Muffin tops, beer bellies or belly fat are not only annoying from an aesthetic point of view but waist measurements are one of the best indicators of potential health issues including Type 2 diabetes, heart disease and metabolic syndrome.
The cause of belly fat has more to do with hormones and food quality than the quantity of calories. The most relevant hormones related to belly fat are insulin, cortisol and to a lesser extent estrogen.
Balancing your blood sugar and reducing insulin levels is critical to reducing belly fat. Continuously high insulin levels not only promote fat storage around your waist, increase hunger cravings like crazy but actually block fat burning. Low stable insulin levels are win win win when it comes to belly fat.
Low glycemic meals, adequate protein and eliminating processed sugars go along way to reducing insulin levels.

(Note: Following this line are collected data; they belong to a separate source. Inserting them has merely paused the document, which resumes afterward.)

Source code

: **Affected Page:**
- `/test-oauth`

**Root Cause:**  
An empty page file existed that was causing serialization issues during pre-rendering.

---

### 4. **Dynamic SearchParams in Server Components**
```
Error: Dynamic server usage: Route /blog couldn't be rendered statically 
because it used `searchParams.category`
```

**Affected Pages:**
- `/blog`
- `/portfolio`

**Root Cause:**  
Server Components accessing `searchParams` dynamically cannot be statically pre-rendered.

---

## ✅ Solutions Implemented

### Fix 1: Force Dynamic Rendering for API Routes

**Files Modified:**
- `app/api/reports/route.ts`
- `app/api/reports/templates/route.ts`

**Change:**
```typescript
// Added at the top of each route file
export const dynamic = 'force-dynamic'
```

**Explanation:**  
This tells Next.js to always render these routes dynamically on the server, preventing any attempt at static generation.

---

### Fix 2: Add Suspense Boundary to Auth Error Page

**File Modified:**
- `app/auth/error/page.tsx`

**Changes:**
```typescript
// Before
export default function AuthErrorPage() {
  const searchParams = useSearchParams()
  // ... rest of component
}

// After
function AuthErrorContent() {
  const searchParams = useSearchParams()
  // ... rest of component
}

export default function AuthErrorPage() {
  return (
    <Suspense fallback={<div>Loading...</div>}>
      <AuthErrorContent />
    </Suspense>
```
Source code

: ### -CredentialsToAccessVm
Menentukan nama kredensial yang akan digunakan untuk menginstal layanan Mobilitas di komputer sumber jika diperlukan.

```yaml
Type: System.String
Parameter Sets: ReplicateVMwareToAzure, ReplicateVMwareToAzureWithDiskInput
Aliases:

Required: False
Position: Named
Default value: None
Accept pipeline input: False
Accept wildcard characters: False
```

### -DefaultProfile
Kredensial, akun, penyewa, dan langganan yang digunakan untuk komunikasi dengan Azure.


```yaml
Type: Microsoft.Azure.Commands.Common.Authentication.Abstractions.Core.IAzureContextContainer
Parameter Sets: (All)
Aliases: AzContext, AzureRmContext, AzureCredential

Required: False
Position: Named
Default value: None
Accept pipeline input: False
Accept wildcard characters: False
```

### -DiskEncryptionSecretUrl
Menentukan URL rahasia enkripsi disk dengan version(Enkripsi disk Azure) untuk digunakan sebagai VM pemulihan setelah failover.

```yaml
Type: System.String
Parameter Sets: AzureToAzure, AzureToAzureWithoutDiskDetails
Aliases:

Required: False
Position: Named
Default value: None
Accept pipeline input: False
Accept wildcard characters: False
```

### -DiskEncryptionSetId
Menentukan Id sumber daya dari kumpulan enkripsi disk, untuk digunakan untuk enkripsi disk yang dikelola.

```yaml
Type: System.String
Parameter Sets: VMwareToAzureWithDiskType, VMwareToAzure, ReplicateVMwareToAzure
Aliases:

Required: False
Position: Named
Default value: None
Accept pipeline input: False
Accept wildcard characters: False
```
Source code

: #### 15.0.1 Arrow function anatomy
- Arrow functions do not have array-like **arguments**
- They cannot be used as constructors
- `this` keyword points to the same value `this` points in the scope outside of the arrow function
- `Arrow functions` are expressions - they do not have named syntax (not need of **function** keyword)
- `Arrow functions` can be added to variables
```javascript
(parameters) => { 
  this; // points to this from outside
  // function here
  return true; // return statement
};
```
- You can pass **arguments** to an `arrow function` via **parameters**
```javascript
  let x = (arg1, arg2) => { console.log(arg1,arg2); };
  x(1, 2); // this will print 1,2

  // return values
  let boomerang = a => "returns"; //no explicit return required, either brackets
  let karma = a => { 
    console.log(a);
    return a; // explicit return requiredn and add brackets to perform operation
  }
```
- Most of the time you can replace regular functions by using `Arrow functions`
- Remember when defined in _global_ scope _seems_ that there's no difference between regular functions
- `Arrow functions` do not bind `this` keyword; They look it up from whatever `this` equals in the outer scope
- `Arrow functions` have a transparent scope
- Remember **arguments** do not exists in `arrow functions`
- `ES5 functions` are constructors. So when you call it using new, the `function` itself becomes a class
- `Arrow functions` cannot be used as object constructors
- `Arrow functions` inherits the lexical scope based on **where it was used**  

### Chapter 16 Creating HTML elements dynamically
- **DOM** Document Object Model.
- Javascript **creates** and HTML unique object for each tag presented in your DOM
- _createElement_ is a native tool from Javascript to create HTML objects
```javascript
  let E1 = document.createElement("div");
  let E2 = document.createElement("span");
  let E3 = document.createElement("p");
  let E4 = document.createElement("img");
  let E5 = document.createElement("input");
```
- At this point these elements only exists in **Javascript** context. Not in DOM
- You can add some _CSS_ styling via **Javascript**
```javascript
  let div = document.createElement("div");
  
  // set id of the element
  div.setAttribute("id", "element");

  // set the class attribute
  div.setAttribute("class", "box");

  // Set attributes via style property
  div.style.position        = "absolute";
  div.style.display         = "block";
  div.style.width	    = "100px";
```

Cortisol is the stress hormone released when life is a bit crazy. The problem is many people feel that way the majority of the time and excess cortisol contributes to belly fat. When the body is in crisis mode our ancient genes promote fat storage of whatever calories it can. This made sense 1000 years ago for our survival but less so now when famine is not the issue for most people.
Not only does our outside world and emotions create stress or result in excess cortisol but high insulin levels or too low blood sugar levels (erratic blood sugar) can also create stress for our bodies or even over exercising and poor sleep can also lead to higher cortisol levels.
It is well known that fat produces estrogen. When a person’s hormones are out of balance this imbalance can create weight issues, which in turn can cause more of a hormone imbalance and the cycle continues. When a woman reaches menopause her fat distribution is rebalanced and becomes more similar to that of a man’s, which tend to accumulate fat around the waist instead of hips and thighs.
Stress also plays a role in weight gain after menopause as the adrenal glands which take over in some of the hormone production after the ovaries decrease output, may be too taxed or depleted from constant stress hormone production and not able to adequately take on this extra task, furthering hormonal imbalance and weight issues.